• Text excerpt:
* * * *

Well, if it's an apt term maybe its spread to the United States might make the overprotecting parents reflect.


”Helicopter parent” is definitely an international term. ”Curling parent” is then a local adaptation.


Yeah we use curling here in Norway. Same with helicopter.


14 month old child... it’s not unreasonable to expect that a 14 month old child would be supervised.

The police reaction was clearly over the top... but yea can’t say it reasonable to leave a 14 month old outside a restaurant in a busy city.


The single best thing you can give your kid is the confidence to face the world alone.

Consequently, its one of the few things you can exert a modicum of control over as well ;-)

Let them burn their fingers, let them fall, let them do stupid shit and just be there to advise, help and guide them in a loving matter after the fact so they can learn and grow to become a confident, decent adult.


I walked to school 3 kilometeres one way since the first grade (6 years old). Nowadays I've seen kids of the same age who can't even tie their shoes. It is even more concerning considering authorities are actually reinforcing this. The world did not become more violent or dangerous, but somehow people became more scared and paranoid.


The one thing that has got much worse is traffic, there are many more cars on the roads and they tend to be much bigger. I liked to let my kids road around when they were young but playing with the traffic didn't seem like a good idea.


    > The one thing that has got much worse is traffic
Where has traffic gotten much worse? E.g. here's the US statistics on traffic deaths since the 1920s:

https://upload.wikimedia.org/wikipedia/commons/4/4f/US_traff...

In terms of absolute numbers traffic deaths today are at the same level as the 1950s, but as the chart also shows the population has more than doubled. Statistics in any developed western country are likely to look the same.

Traffic deaths per million people are down to the levels of the 1920s, where there were much fewer cars, and the 1920s are a period where it would have been typical to kick your kids out at sunrise and expect them to be back before sundown.

We live in the safest period in human history, parents are just being paranoid.


Vehicle miles travelled has gone through the roof in that time, look at the blue line on your chart.

parents are just being paranoid

Or perhaps they are behaving rationally given the amount of traffic on the roads, those figures might have been worse otherwise.


Distance traveled has gone through the roof, but at the same time deaths per million people has been going down. Clearly "the amount of traffic on the roads" isn't a rational indicator for how paranoid you should be about traffic.


No it isn't clear, the obvious answer is parents reacted to a risk and in doing so kept their children safe.


This isn't an issue with traffic, but city planning, not allowing pedestrians to actually have the right of way, and poor policing of laws.

* * * *

• Information provided:

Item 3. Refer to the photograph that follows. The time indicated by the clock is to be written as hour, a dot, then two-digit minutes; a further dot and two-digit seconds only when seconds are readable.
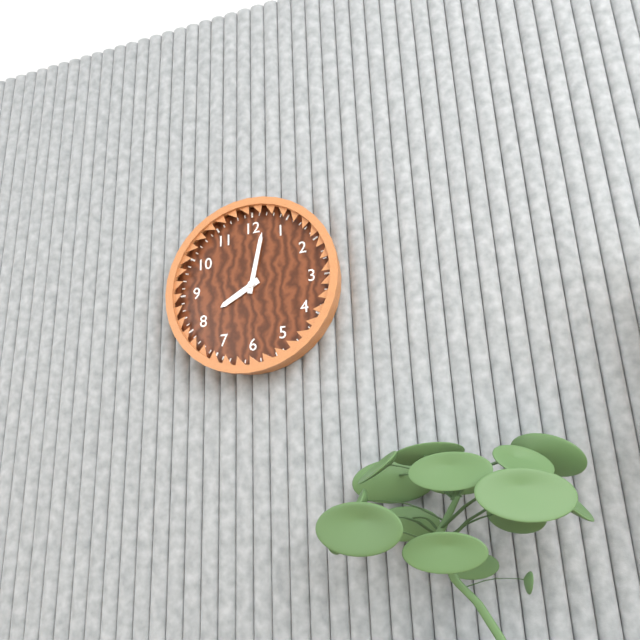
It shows 8.02
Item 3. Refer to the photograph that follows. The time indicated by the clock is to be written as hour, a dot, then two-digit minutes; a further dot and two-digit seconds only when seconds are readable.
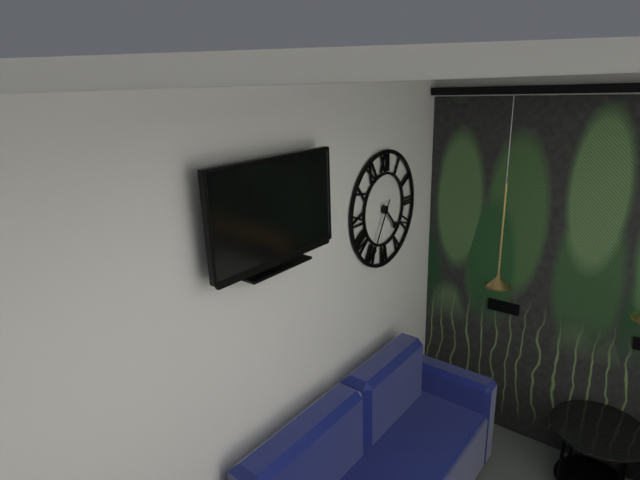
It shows 4.35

* * * *

• Complete the following:
- A) Copy out the discussion of overprotective parents again, everything from "Or perhaps they" down to "be about traffic.", but swap "paranoid" for "anxious".
- B) Write the next part of the discussion of overprotective parents, starting after its final comment.

• Final results:
- A)
Or perhaps they are behaving rationally given the amount of traffic on the roads, those figures might have been worse otherwise.


Distance traveled has gone through the roof, but at the same time deaths per million people has been going down. Clearly "the amount of traffic on the roads" isn't a rational indicator for how anxious you should be about traffic.

- B)
You can build tunnels and overpasses for pedestrians. Button-operated lights for walkways. Strict laws requiring vehicles stop for pedestrians. Planned speed bumps. You can route traffic away from paths kids would likely walk. Do things so that it is more reasonable that kids will be safe in neighborhoods, even if they are playing in the road (at elementary ages, of course, when they are old enough to be aware). You can also have more public green spaces within a child's walking distance where they can play outside with others and make sure school grounds are open for play when school is not in session instead of calling the police for trespassing.


Yup. As a parent, traffic, specifically distracted driver traffic, scares the living hell out of me. Pretty much everything else I don't worry about.


In Australia we have crossing guards ('lollipop men') on the roads near schools to stop the cars. Pretty safe for most kids to walk from early primary onwards.


I’m Australian and my wife Norwegian. Norwegians are very very relaxed with their kids, and so are Australians for the most part...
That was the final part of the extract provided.